6. Using recombinant chemistry to extract the solution.

In Adleman's Hamiltonian path experiment (involving seven airports'' and fifteen flights'') the yield of the first mixing included molecules like

  Atl->Dal Dal->Chi Atlanta* Dallas* Chicago*

but also molecules like

  Chi->Dal Dal->Chi Chicago* Dallas* Chicago*

in which an airport is visited more than once. Also the sequences shown here visit only three of the seven airports, and none of them start with Fresno or end with Boston. A sequence of steps (the chemical details are given in Adleman's article) uses recombinant DNA technology to eliminate

• All molecules which do not start with Fresno* and do not end with Boston*.

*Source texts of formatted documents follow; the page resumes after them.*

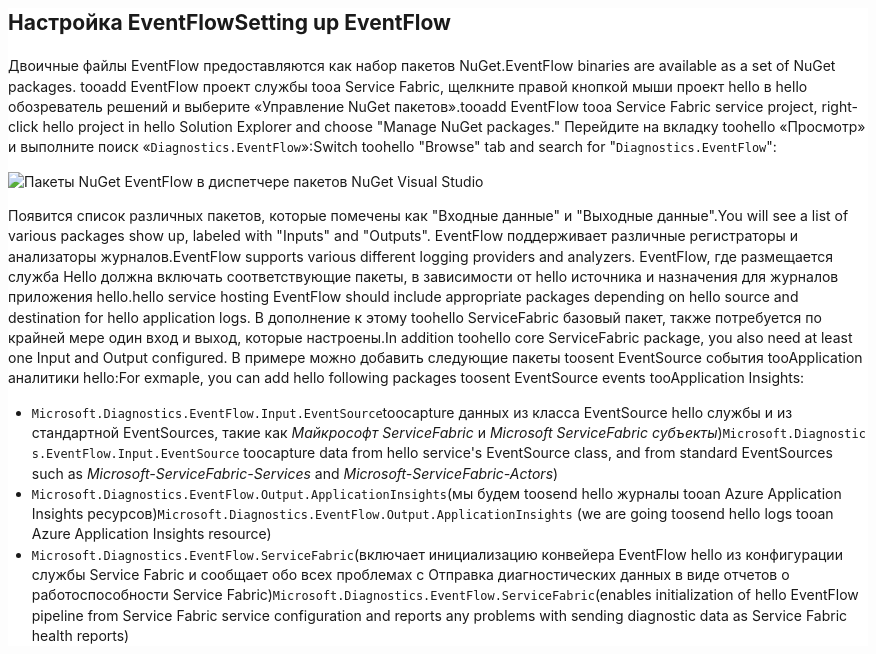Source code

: ## <a name="setting-up-eventflow"></a><span data-ttu-id="23ee1-112">Настройка EventFlow</span><span class="sxs-lookup"><span data-stu-id="23ee1-112">Setting up EventFlow</span></span>

<span data-ttu-id="23ee1-113">Двоичные файлы EventFlow предоставляются как набор пакетов NuGet.</span><span class="sxs-lookup"><span data-stu-id="23ee1-113">EventFlow binaries are available as a set of NuGet packages.</span></span> <span data-ttu-id="23ee1-114">tooadd EventFlow проект службы tooa Service Fabric, щелкните правой кнопкой мыши проект hello в hello обозреватель решений и выберите «Управление NuGet пакетов».</span><span class="sxs-lookup"><span data-stu-id="23ee1-114">tooadd EventFlow tooa Service Fabric service project, right-click hello project in hello Solution Explorer and choose "Manage NuGet packages."</span></span> <span data-ttu-id="23ee1-115">Перейдите на вкладку toohello «Просмотр» и выполните поиск «`Diagnostics.EventFlow`»:</span><span class="sxs-lookup"><span data-stu-id="23ee1-115">Switch toohello "Browse" tab and search for "`Diagnostics.EventFlow`":</span></span>

![Пакеты NuGet EventFlow в диспетчере пакетов NuGet Visual Studio](./media/service-fabric-diagnostics-event-aggregation-eventflow/eventflow-nuget.png)

<span data-ttu-id="23ee1-117">Появится список различных пакетов, которые помечены как "Входные данные" и "Выходные данные".</span><span class="sxs-lookup"><span data-stu-id="23ee1-117">You will see a list of various packages show up, labeled with "Inputs" and "Outputs".</span></span> <span data-ttu-id="23ee1-118">EventFlow поддерживает различные регистраторы и анализаторы журналов.</span><span class="sxs-lookup"><span data-stu-id="23ee1-118">EventFlow supports various different logging providers and analyzers.</span></span> <span data-ttu-id="23ee1-119">EventFlow, где размещается служба Hello должна включать соответствующие пакеты, в зависимости от hello источника и назначения для журналов приложения hello.</span><span class="sxs-lookup"><span data-stu-id="23ee1-119">hello service hosting EventFlow should include appropriate packages depending on hello source and destination for hello application logs.</span></span> <span data-ttu-id="23ee1-120">В дополнение к этому toohello ServiceFabric базовый пакет, также потребуется по крайней мере один вход и выход, которые настроены.</span><span class="sxs-lookup"><span data-stu-id="23ee1-120">In addition toohello core ServiceFabric package, you also need at least one Input and Output configured.</span></span> <span data-ttu-id="23ee1-121">В примере можно добавить следующие пакеты toosent EventSource события tooApplication аналитики hello:</span><span class="sxs-lookup"><span data-stu-id="23ee1-121">For exmaple, you can add hello following packages toosent EventSource events tooApplication Insights:</span></span>

* <span data-ttu-id="23ee1-122">`Microsoft.Diagnostics.EventFlow.Input.EventSource`toocapture данных из класса EventSource hello службы и из стандартной EventSources, такие как *Майкрософт ServiceFabric* и *Microsoft ServiceFabric субъекты*)</span><span class="sxs-lookup"><span data-stu-id="23ee1-122">`Microsoft.Diagnostics.EventFlow.Input.EventSource` toocapture data from hello service's EventSource class, and from standard EventSources such as *Microsoft-ServiceFabric-Services* and *Microsoft-ServiceFabric-Actors*)</span></span>
* <span data-ttu-id="23ee1-123">`Microsoft.Diagnostics.EventFlow.Output.ApplicationInsights`(мы будем toosend hello журналы tooan Azure Application Insights ресурсов)</span><span class="sxs-lookup"><span data-stu-id="23ee1-123">`Microsoft.Diagnostics.EventFlow.Output.ApplicationInsights` (we are going toosend hello logs tooan Azure Application Insights resource)</span></span>
* <span data-ttu-id="23ee1-124">`Microsoft.Diagnostics.EventFlow.ServiceFabric`(включает инициализацию конвейера EventFlow hello из конфигурации службы Service Fabric и сообщает обо всех проблемах с Отправка диагностических данных в виде отчетов о работоспособности Service Fabric)</span><span class="sxs-lookup"><span data-stu-id="23ee1-124">`Microsoft.Diagnostics.EventFlow.ServiceFabric`(enables initialization of hello EventFlow pipeline from Service Fabric service configuration and reports any problems with sending diagnostic data as Service Fabric health reports)</span></span>
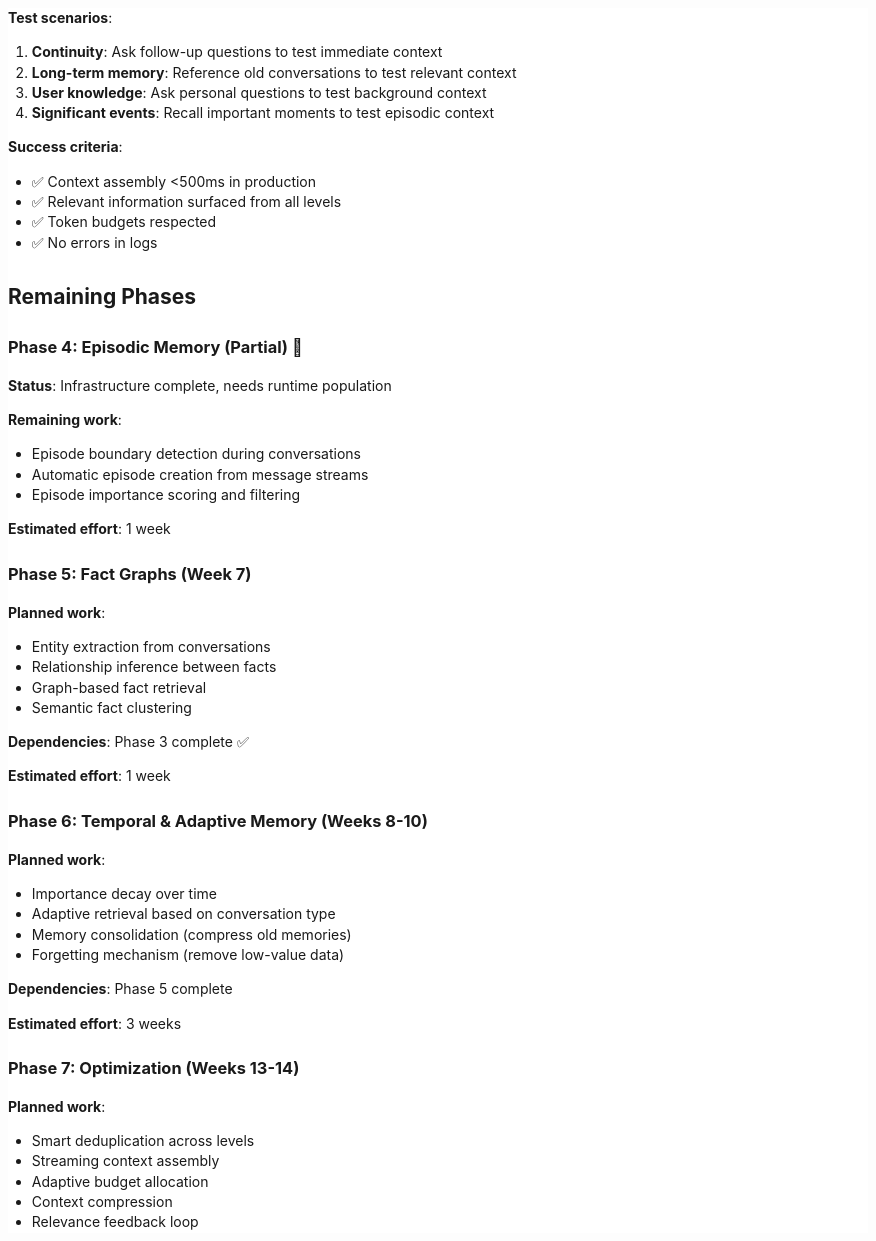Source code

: **Test scenarios**:
1. **Continuity**: Ask follow-up questions to test immediate context
2. **Long-term memory**: Reference old conversations to test relevant context
3. **User knowledge**: Ask personal questions to test background context
4. **Significant events**: Recall important moments to test episodic context

**Success criteria**:
- ✅ Context assembly <500ms in production
- ✅ Relevant information surfaced from all levels
- ✅ Token budgets respected
- ✅ No errors in logs

## Remaining Phases

### Phase 4: Episodic Memory (Partial) 🔄

**Status**: Infrastructure complete, needs runtime population

**Remaining work**:
- Episode boundary detection during conversations
- Automatic episode creation from message streams
- Episode importance scoring and filtering

**Estimated effort**: 1 week

### Phase 5: Fact Graphs (Week 7)

**Planned work**:
- Entity extraction from conversations
- Relationship inference between facts
- Graph-based fact retrieval
- Semantic fact clustering

**Dependencies**: Phase 3 complete ✅

**Estimated effort**: 1 week

### Phase 6: Temporal & Adaptive Memory (Weeks 8-10)

**Planned work**:
- Importance decay over time
- Adaptive retrieval based on conversation type
- Memory consolidation (compress old memories)
- Forgetting mechanism (remove low-value data)

**Dependencies**: Phase 5 complete

**Estimated effort**: 3 weeks

### Phase 7: Optimization (Weeks 13-14)

**Planned work**:
- Smart deduplication across levels
- Streaming context assembly
- Adaptive budget allocation
- Context compression
- Relevance feedback loop

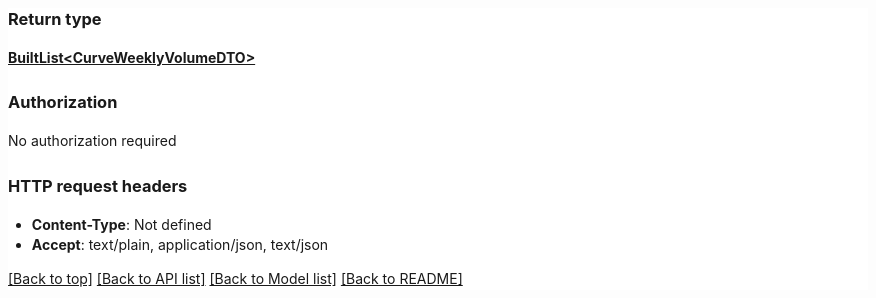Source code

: ### Return type

[**BuiltList&lt;CurveWeeklyVolumeDTO&gt;**](CurveWeeklyVolumeDTO.md)

### Authorization

No authorization required

### HTTP request headers

 - **Content-Type**: Not defined
 - **Accept**: text/plain, application/json, text/json

[[Back to top]](#) [[Back to API list]](../README.md#documentation-for-api-endpoints) [[Back to Model list]](../README.md#documentation-for-models) [[Back to README]](../README.md)

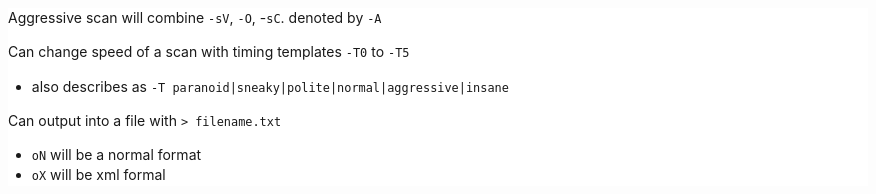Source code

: Aggressive scan will combine `-sV`, `-O`, -`sC`. denoted by `-A`

Can change speed of  a scan with timing templates `-T0` to `-T5`
+ also describes as `-T paranoid|sneaky|polite|normal|aggressive|insane`

Can output into a file with `> filename.txt`
+ `oN` will be a normal format 
+ `oX` will be xml formal 

<style>
r { color: Red }
o { color: Orange }
g { color: LightGreen }
b { color: Blue}
</style>

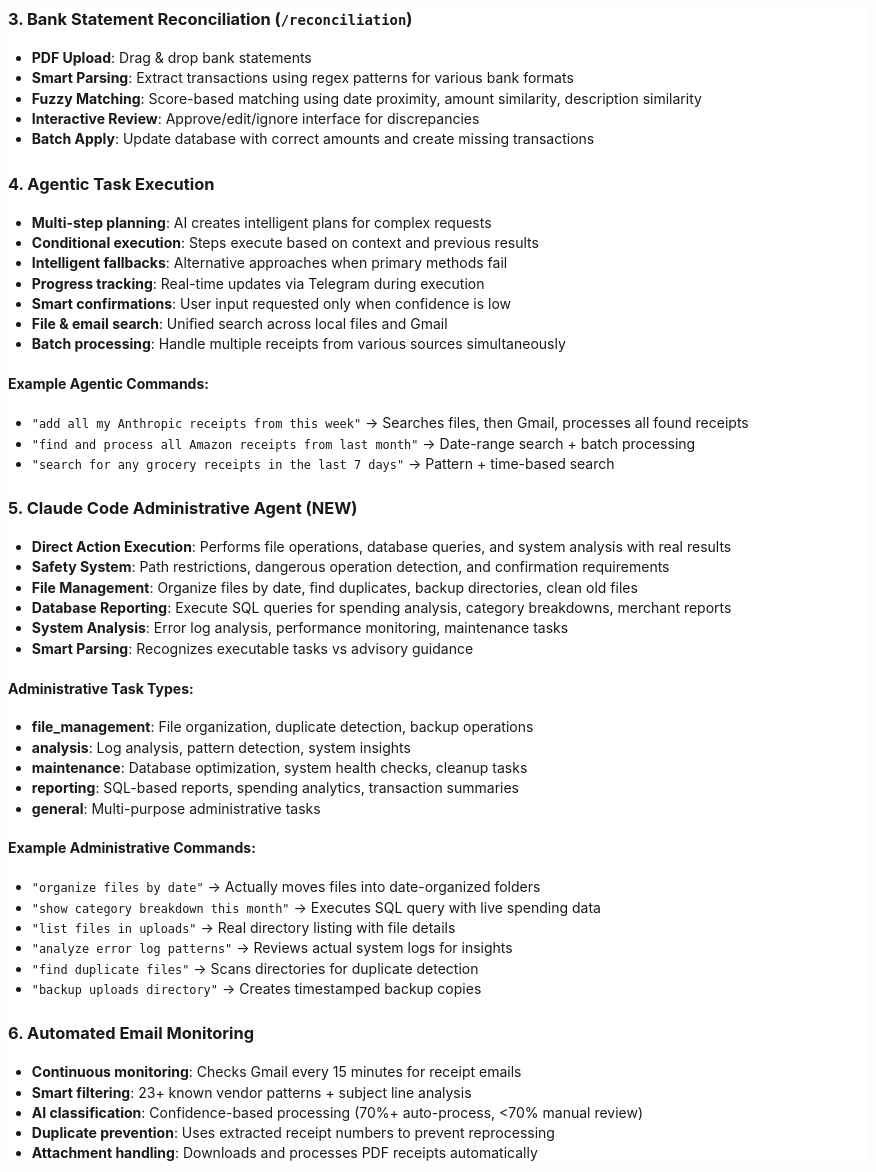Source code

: ### 3. Bank Statement Reconciliation (`/reconciliation`)
- **PDF Upload**: Drag & drop bank statements
- **Smart Parsing**: Extract transactions using regex patterns for various bank formats
- **Fuzzy Matching**: Score-based matching using date proximity, amount similarity, description similarity
- **Interactive Review**: Approve/edit/ignore interface for discrepancies
- **Batch Apply**: Update database with correct amounts and create missing transactions

### 4. Agentic Task Execution
- **Multi-step planning**: AI creates intelligent plans for complex requests
- **Conditional execution**: Steps execute based on context and previous results
- **Intelligent fallbacks**: Alternative approaches when primary methods fail
- **Progress tracking**: Real-time updates via Telegram during execution
- **Smart confirmations**: User input requested only when confidence is low
- **File & email search**: Unified search across local files and Gmail
- **Batch processing**: Handle multiple receipts from various sources simultaneously

#### Example Agentic Commands:
- `"add all my Anthropic receipts from this week"` → Searches files, then Gmail, processes all found receipts
- `"find and process all Amazon receipts from last month"` → Date-range search + batch processing
- `"search for any grocery receipts in the last 7 days"` → Pattern + time-based search

### 5. Claude Code Administrative Agent (NEW)
- **Direct Action Execution**: Performs file operations, database queries, and system analysis with real results
- **Safety System**: Path restrictions, dangerous operation detection, and confirmation requirements
- **File Management**: Organize files by date, find duplicates, backup directories, clean old files
- **Database Reporting**: Execute SQL queries for spending analysis, category breakdowns, merchant reports
- **System Analysis**: Error log analysis, performance monitoring, maintenance tasks
- **Smart Parsing**: Recognizes executable tasks vs advisory guidance

#### Administrative Task Types:
- **file_management**: File organization, duplicate detection, backup operations
- **analysis**: Log analysis, pattern detection, system insights
- **maintenance**: Database optimization, system health checks, cleanup tasks
- **reporting**: SQL-based reports, spending analytics, transaction summaries
- **general**: Multi-purpose administrative tasks

#### Example Administrative Commands:
- `"organize files by date"` → Actually moves files into date-organized folders
- `"show category breakdown this month"` → Executes SQL query with live spending data
- `"list files in uploads"` → Real directory listing with file details
- `"analyze error log patterns"` → Reviews actual system logs for insights
- `"find duplicate files"` → Scans directories for duplicate detection
- `"backup uploads directory"` → Creates timestamped backup copies

### 6. Automated Email Monitoring
- **Continuous monitoring**: Checks Gmail every 15 minutes for receipt emails
- **Smart filtering**: 23+ known vendor patterns + subject line analysis
- **AI classification**: Confidence-based processing (70%+ auto-process, <70% manual review)
- **Duplicate prevention**: Uses extracted receipt numbers to prevent reprocessing
- **Attachment handling**: Downloads and processes PDF receipts automatically
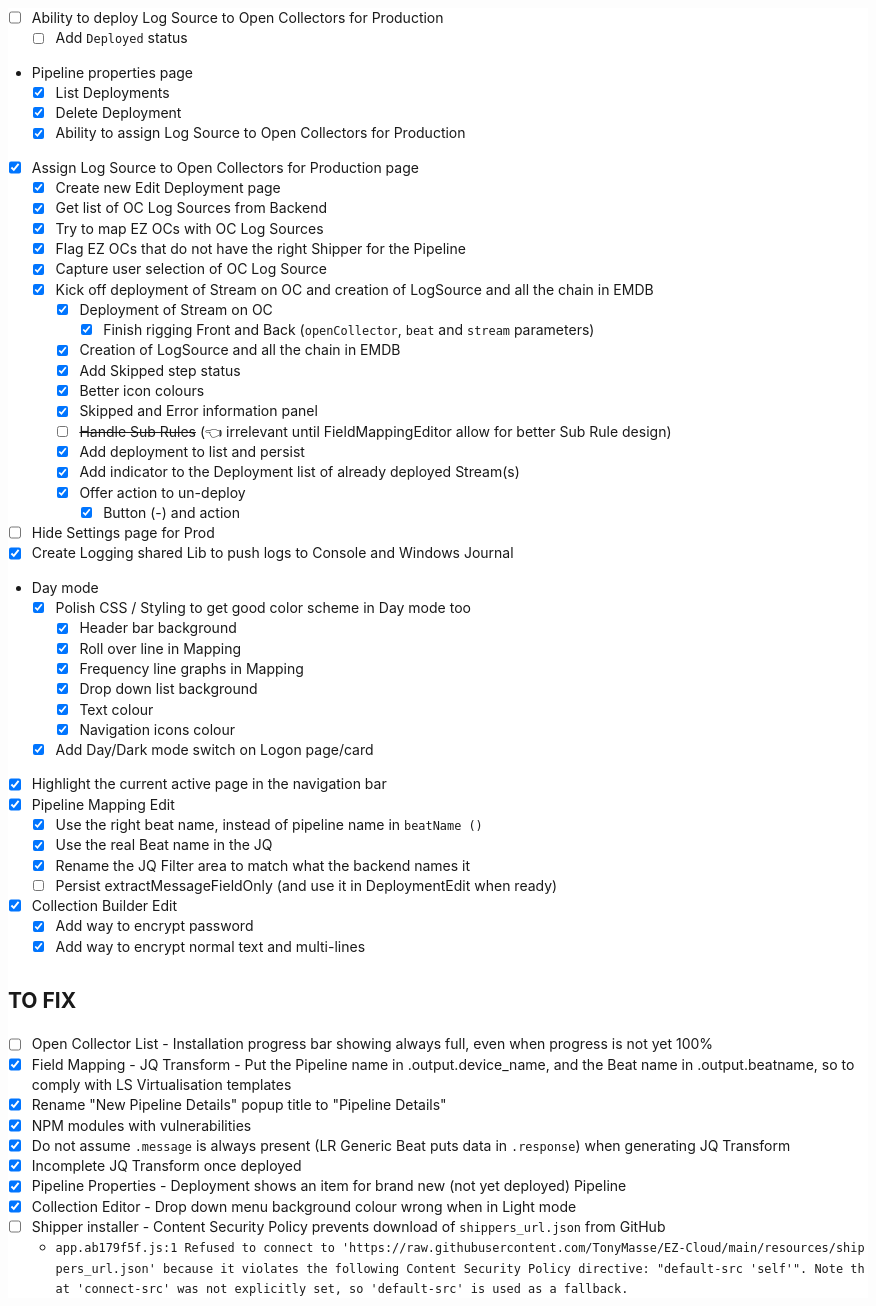   - [ ] Ability to deploy Log Source to Open Collectors for Production
    - [ ] Add `Deployed` status
- Pipeline properties page
  - [x] List Deployments
  - [x] Delete Deployment
  - [x] Ability to assign Log Source to Open Collectors for Production
- [x] Assign Log Source to Open Collectors for Production page
  - [x] Create new Edit Deployment page
  - [x] Get list of OC Log Sources from Backend
  - [x] Try to map EZ OCs with OC Log Sources
  - [x] Flag EZ OCs that do not have the right Shipper for the Pipeline
  - [x] Capture user selection of OC Log Source
  - [x] Kick off deployment of Stream on OC and creation of LogSource and all the chain in EMDB
    - [x] Deployment of Stream on OC
      - [x] Finish rigging Front and Back (`openCollector`, `beat` and `stream` parameters)
    - [x] Creation of LogSource and all the chain in EMDB
    - [x] Add Skipped step status
    - [x] Better icon colours
    - [x] Skipped and Error information panel
    - [ ] ~~Handle Sub Rules~~ (👈 irrelevant until FieldMappingEditor allow for better Sub Rule design)
    - [x] Add deployment to list and persist
    - [x] Add indicator to the Deployment list of already deployed Stream(s)
    - [x] Offer action to un-deploy
      - [x] Button (-) and action
- [ ] Hide Settings page for Prod
- [x] Create Logging shared Lib to push logs to Console and Windows Journal
- Day mode
  - [x] Polish CSS / Styling to get good color scheme in Day mode too
    - [x] Header bar background
    - [x] Roll over line in Mapping
    - [x] Frequency line graphs in Mapping
    - [x] Drop down list background
    - [x] Text colour
    - [x] Navigation icons colour
  - [x] Add Day/Dark mode switch on Logon page/card
- [x] Highlight the current active page in the navigation bar
- [x] Pipeline Mapping Edit
  - [x] Use the right beat name, instead of pipeline name in `beatName ()`
  - [x] Use the real Beat name in the JQ
  - [x] Rename the JQ Filter area to match what the backend names it
  - [ ] Persist extractMessageFieldOnly (and use it in DeploymentEdit when ready)
- [x] Collection Builder Edit
  - [x] Add way to encrypt password
  - [x] Add way to encrypt normal text and multi-lines

## TO FIX
- [ ] Open Collector List - Installation progress bar showing always full, even when progress is not yet 100%
- [x] Field Mapping - JQ Transform - Put the Pipeline name in .output.device_name, and the Beat name in .output.beatname, so to comply with LS Virtualisation templates
- [x] Rename "New Pipeline Details" popup title to "Pipeline Details"
- [x] NPM modules with vulnerabilities
- [x] Do not assume `.message` is always present (LR Generic Beat puts data in `.response`) when generating JQ Transform
- [x] Incomplete JQ Transform once deployed
- [x] Pipeline Properties - Deployment shows an item for brand new (not yet deployed) Pipeline
- [x] Collection Editor - Drop down menu background colour wrong when in Light mode
- [ ] Shipper installer - Content Security Policy prevents download of `shippers_url.json` from GitHub
  - `app.ab179f5f.js:1 Refused to connect to 'https://raw.githubusercontent.com/TonyMasse/EZ-Cloud/main/resources/shippers_url.json' because it violates the following Content Security Policy directive: "default-src 'self'". Note that 'connect-src' was not explicitly set, so 'default-src' is used as a fallback.`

• All molecules which do not contain exactly 7 airports (i.e. all molecules which do not have a certain exact length).

• All molecules which contain a repeated airport.

If there is anything left, it must be molecules encoding a path that goes from Fresno to Boston visiting each of the other airports exactly once: the graph has a Hamiltonian path. In our example there is exactly one such path, which can be read off by analysis of the yield of the complete experiment.

It is interesting that even though this whole procedure is completely artificial, the technology'' which permits the various steps comes from the harnessing of the enzymes used by cells themselves to replicate, to transcribe and when necessary to destroy DNA.